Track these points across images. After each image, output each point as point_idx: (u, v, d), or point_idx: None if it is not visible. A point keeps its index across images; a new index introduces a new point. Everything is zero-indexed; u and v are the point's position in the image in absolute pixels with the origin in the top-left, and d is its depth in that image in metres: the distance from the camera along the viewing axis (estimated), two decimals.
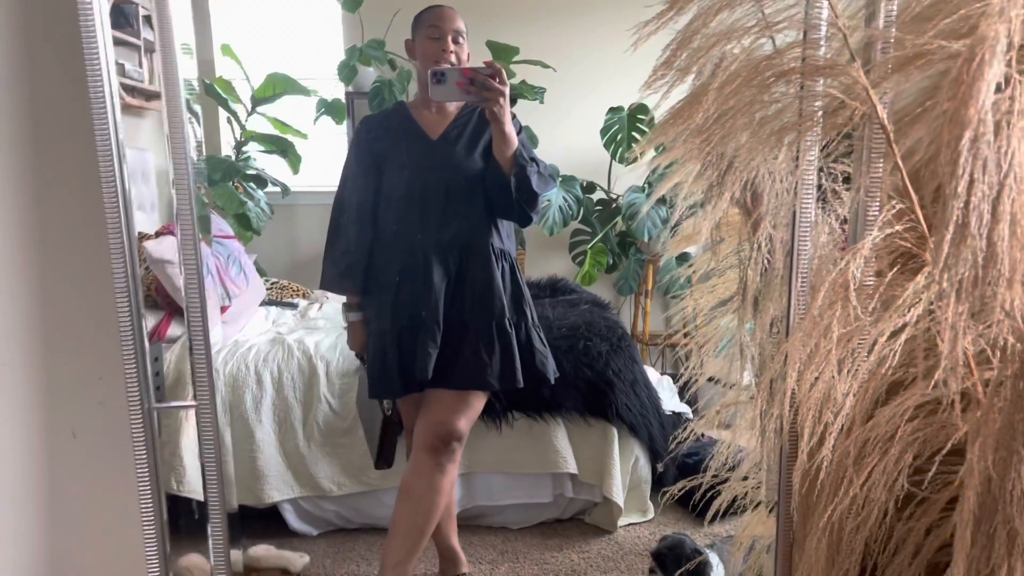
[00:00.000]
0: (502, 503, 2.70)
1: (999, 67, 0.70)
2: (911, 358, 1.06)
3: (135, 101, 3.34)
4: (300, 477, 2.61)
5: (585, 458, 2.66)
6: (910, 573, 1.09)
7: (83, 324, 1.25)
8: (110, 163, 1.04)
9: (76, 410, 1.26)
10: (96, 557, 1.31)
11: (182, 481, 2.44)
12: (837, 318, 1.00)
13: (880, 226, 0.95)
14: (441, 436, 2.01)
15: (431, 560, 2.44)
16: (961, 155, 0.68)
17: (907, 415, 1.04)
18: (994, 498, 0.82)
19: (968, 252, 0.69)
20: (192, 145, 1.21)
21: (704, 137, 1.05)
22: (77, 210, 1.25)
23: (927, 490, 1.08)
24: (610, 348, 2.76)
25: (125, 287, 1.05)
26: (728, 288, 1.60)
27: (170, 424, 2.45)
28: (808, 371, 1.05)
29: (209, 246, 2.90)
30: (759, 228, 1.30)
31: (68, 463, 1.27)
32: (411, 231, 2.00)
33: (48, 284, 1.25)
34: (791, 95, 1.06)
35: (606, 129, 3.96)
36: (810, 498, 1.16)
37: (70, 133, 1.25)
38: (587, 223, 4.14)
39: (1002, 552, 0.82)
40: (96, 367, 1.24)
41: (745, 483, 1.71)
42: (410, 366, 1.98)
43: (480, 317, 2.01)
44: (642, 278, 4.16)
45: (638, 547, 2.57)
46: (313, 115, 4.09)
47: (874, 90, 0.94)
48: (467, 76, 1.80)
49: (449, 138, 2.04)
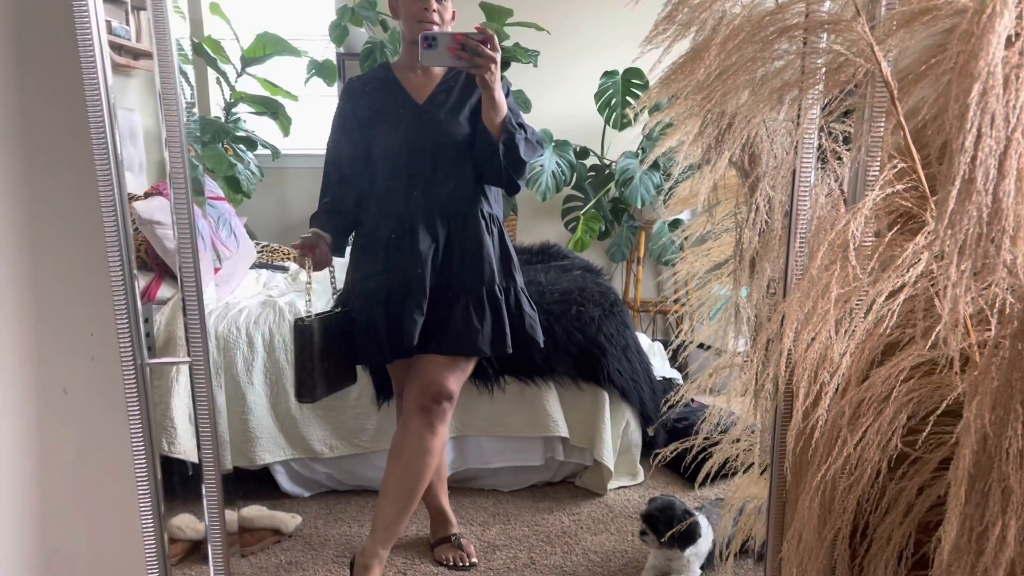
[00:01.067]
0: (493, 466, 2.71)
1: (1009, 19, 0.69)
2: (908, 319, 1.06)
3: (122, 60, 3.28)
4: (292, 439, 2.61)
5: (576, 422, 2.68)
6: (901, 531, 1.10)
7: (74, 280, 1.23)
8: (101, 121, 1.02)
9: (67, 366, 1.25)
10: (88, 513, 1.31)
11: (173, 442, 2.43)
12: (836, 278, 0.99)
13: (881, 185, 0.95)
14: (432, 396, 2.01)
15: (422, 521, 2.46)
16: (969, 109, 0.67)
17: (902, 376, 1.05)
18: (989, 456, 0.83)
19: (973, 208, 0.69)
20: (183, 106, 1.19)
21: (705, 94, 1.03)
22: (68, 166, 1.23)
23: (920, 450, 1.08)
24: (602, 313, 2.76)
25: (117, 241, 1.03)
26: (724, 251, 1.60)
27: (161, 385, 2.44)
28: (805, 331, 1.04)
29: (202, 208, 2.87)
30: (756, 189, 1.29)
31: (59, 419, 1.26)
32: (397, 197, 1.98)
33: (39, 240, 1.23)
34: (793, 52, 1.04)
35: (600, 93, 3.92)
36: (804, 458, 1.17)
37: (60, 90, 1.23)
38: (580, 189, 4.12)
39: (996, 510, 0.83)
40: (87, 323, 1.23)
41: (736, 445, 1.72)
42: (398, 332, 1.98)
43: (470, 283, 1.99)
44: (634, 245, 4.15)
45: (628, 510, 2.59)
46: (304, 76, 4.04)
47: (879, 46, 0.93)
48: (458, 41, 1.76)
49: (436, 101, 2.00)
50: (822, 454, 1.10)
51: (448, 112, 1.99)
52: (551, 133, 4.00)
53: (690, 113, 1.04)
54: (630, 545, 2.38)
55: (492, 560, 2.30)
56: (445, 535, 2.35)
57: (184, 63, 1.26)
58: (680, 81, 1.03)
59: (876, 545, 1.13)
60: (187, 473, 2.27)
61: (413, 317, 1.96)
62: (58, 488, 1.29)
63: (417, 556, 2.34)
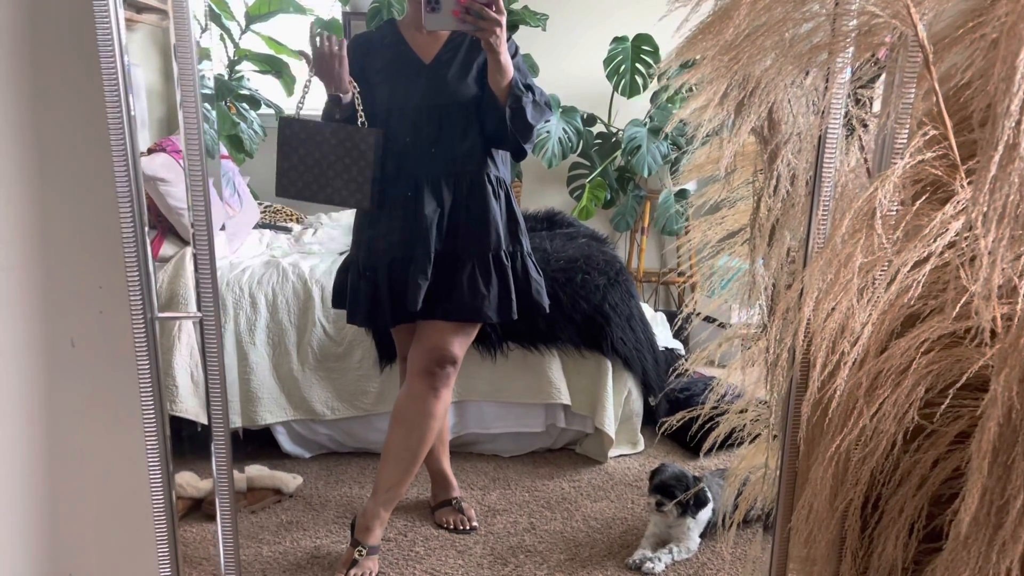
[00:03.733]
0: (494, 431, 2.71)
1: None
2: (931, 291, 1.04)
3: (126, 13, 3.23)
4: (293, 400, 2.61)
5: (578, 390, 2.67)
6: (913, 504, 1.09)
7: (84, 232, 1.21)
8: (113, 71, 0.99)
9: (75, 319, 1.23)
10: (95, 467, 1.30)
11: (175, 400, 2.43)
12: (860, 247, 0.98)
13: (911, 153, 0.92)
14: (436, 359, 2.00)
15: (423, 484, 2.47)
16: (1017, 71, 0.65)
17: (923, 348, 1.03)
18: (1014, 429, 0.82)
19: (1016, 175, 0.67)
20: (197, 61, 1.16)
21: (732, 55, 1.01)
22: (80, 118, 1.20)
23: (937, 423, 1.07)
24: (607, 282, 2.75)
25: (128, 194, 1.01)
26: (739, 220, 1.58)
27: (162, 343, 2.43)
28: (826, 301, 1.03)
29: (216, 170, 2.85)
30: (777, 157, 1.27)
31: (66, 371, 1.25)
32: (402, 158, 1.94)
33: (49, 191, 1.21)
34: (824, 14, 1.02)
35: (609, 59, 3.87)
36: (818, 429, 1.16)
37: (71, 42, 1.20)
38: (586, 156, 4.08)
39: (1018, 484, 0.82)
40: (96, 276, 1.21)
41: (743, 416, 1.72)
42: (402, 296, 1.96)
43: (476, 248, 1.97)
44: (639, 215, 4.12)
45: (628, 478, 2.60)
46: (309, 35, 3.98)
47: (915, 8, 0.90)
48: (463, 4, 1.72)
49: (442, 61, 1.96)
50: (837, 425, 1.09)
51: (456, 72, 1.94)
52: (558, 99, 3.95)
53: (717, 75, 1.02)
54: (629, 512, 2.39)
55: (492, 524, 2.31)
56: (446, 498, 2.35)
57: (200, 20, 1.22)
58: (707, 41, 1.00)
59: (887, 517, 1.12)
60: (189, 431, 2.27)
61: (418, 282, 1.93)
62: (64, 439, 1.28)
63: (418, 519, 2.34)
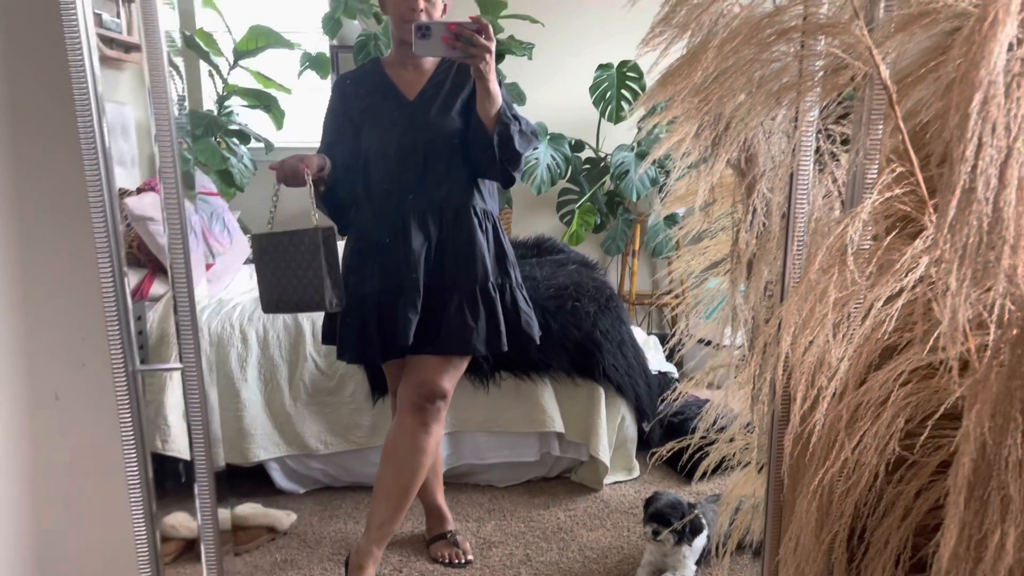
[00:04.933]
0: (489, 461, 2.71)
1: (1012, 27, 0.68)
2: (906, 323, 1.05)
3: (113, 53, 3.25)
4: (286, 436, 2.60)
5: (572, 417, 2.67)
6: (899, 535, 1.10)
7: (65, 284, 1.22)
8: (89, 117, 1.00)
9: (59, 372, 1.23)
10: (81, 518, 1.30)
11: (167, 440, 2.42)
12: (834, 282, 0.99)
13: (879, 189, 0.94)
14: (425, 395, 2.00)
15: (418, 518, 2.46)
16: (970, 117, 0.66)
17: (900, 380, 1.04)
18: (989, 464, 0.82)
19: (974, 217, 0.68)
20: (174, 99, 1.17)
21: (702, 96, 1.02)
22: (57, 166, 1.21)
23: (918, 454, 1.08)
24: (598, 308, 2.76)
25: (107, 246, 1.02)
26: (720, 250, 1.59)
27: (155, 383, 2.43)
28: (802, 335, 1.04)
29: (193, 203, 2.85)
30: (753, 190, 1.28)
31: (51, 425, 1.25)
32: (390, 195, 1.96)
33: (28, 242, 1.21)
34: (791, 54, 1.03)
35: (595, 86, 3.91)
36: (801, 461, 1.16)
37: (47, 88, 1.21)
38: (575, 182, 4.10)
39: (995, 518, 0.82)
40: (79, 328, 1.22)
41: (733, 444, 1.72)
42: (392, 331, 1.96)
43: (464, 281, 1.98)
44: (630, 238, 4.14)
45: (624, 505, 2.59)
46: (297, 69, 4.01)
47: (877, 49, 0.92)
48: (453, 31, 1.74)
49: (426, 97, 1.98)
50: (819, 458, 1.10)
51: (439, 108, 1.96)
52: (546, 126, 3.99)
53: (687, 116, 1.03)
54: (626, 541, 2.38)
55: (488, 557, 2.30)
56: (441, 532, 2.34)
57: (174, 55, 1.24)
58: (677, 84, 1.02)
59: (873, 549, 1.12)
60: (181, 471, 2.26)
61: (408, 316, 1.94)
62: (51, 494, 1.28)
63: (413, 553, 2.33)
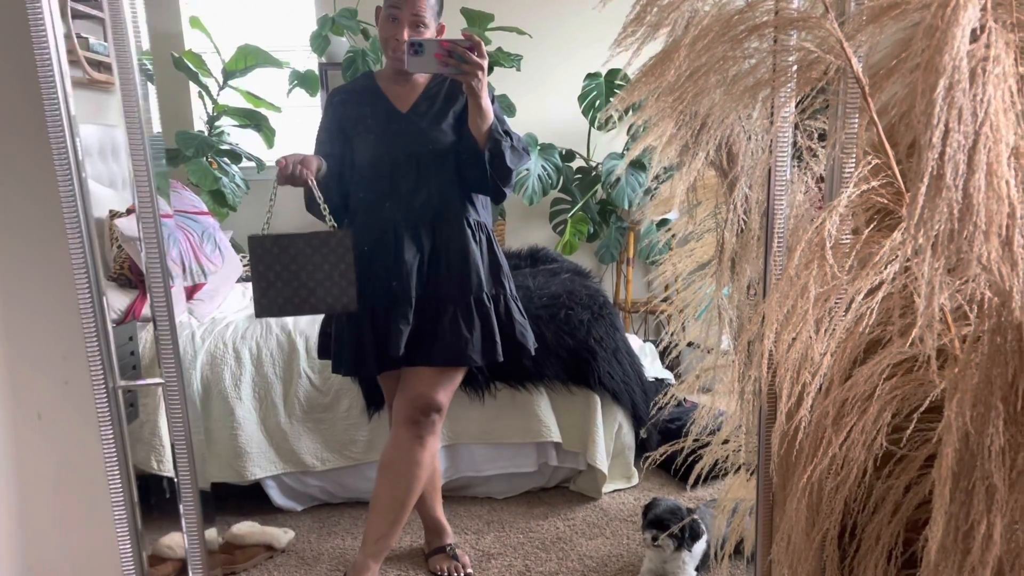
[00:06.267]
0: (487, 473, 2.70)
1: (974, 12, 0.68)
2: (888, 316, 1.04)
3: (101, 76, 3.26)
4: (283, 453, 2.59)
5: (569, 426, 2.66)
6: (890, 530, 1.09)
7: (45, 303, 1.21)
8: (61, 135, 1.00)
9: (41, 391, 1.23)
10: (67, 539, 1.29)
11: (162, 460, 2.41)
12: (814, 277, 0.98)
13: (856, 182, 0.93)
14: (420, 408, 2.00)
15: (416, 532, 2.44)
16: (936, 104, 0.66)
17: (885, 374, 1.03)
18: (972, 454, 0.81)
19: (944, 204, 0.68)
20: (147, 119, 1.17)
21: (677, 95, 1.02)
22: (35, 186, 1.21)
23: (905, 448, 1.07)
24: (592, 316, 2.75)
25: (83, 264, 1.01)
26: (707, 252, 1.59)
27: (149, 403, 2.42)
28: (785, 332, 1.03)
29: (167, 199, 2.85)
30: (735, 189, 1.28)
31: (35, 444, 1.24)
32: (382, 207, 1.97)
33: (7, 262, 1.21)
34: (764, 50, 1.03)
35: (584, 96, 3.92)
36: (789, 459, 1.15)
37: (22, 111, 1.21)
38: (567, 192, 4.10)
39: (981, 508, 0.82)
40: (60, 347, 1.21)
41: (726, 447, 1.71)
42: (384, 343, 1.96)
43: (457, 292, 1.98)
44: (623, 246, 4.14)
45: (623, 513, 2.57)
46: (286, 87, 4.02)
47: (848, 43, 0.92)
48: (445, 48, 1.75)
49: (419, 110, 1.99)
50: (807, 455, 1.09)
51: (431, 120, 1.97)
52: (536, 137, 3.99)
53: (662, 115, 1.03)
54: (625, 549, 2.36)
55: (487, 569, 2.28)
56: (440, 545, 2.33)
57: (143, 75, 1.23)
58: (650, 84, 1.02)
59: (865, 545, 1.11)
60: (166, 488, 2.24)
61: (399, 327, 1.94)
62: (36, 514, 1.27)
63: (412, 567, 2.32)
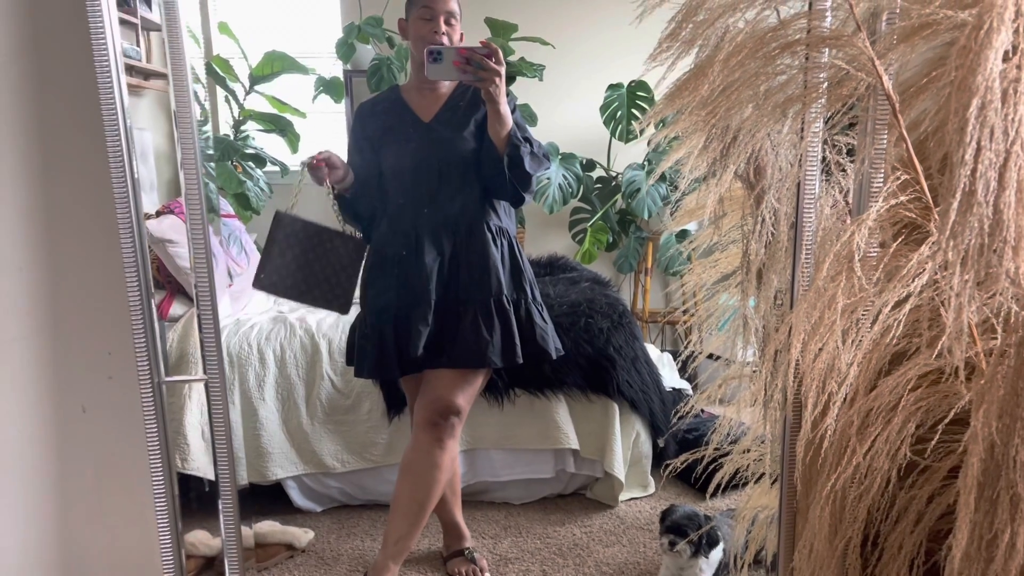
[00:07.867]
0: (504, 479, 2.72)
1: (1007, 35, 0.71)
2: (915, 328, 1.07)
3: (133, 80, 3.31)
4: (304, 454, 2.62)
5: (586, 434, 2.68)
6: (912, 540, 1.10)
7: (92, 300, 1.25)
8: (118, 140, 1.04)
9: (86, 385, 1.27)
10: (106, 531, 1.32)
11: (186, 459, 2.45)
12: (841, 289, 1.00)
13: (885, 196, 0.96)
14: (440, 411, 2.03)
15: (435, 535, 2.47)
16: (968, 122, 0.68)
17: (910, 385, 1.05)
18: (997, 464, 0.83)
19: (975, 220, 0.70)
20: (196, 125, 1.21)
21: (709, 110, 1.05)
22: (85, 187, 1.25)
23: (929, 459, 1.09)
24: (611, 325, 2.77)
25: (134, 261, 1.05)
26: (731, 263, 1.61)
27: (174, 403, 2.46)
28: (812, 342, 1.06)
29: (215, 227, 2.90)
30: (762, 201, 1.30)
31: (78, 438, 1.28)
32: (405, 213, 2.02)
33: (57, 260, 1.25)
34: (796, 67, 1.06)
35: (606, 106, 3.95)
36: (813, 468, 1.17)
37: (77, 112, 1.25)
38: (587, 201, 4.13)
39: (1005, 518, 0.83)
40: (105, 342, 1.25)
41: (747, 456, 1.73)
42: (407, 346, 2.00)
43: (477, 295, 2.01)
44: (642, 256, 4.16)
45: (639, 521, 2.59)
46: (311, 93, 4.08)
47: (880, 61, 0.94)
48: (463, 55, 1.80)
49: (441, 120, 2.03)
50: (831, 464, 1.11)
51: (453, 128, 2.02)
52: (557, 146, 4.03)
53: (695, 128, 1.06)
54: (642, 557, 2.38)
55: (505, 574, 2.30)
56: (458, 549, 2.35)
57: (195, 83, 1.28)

ABOUT THIS EXERCISE: Exact copy, no pictures. Write out the lines in the entries above, starting with the line with "45: (638, 547, 2.57)" and going on through the line with "61: (413, 317, 1.96)", keeping both.

TASK RESPONSE:
45: (638, 547, 2.57)
46: (313, 115, 4.09)
47: (874, 90, 0.94)
48: (467, 76, 1.80)
49: (449, 138, 2.04)
[00:01.067]
0: (493, 466, 2.71)
1: (1009, 19, 0.69)
2: (908, 319, 1.06)
3: (122, 60, 3.28)
4: (292, 439, 2.61)
5: (576, 422, 2.68)
6: (901, 531, 1.10)
7: (74, 280, 1.23)
8: (101, 121, 1.02)
9: (67, 366, 1.25)
10: (88, 513, 1.31)
11: (173, 442, 2.43)
12: (836, 278, 0.99)
13: (881, 185, 0.95)
14: (432, 396, 2.01)
15: (422, 521, 2.46)
16: (969, 109, 0.67)
17: (902, 376, 1.05)
18: (989, 456, 0.83)
19: (973, 208, 0.69)
20: (183, 106, 1.19)
21: (705, 94, 1.03)
22: (68, 166, 1.23)
23: (920, 450, 1.08)
24: (602, 313, 2.76)
25: (117, 241, 1.03)
26: (724, 251, 1.60)
27: (161, 385, 2.44)
28: (805, 331, 1.04)
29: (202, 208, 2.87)
30: (756, 189, 1.29)
31: (59, 419, 1.26)
32: (397, 197, 1.98)
33: (39, 240, 1.23)
34: (793, 52, 1.04)
35: (600, 93, 3.92)
36: (804, 458, 1.17)
37: (60, 90, 1.23)
38: (580, 189, 4.12)
39: (996, 510, 0.83)
40: (87, 323, 1.23)
41: (736, 445, 1.72)
42: (398, 332, 1.98)
43: (470, 283, 1.99)
44: (634, 245, 4.15)
45: (628, 510, 2.59)
46: (304, 76, 4.04)
47: (879, 46, 0.93)
48: (458, 41, 1.76)
49: (436, 101, 2.00)
50: (822, 454, 1.10)
51: (448, 112, 1.99)
52: (551, 133, 4.00)
53: (690, 113, 1.04)
54: (630, 545, 2.38)
55: (492, 560, 2.30)
56: (445, 535, 2.35)
57: (184, 63, 1.26)
58: (680, 81, 1.03)
59: (876, 545, 1.13)
60: (187, 473, 2.27)
61: (413, 317, 1.96)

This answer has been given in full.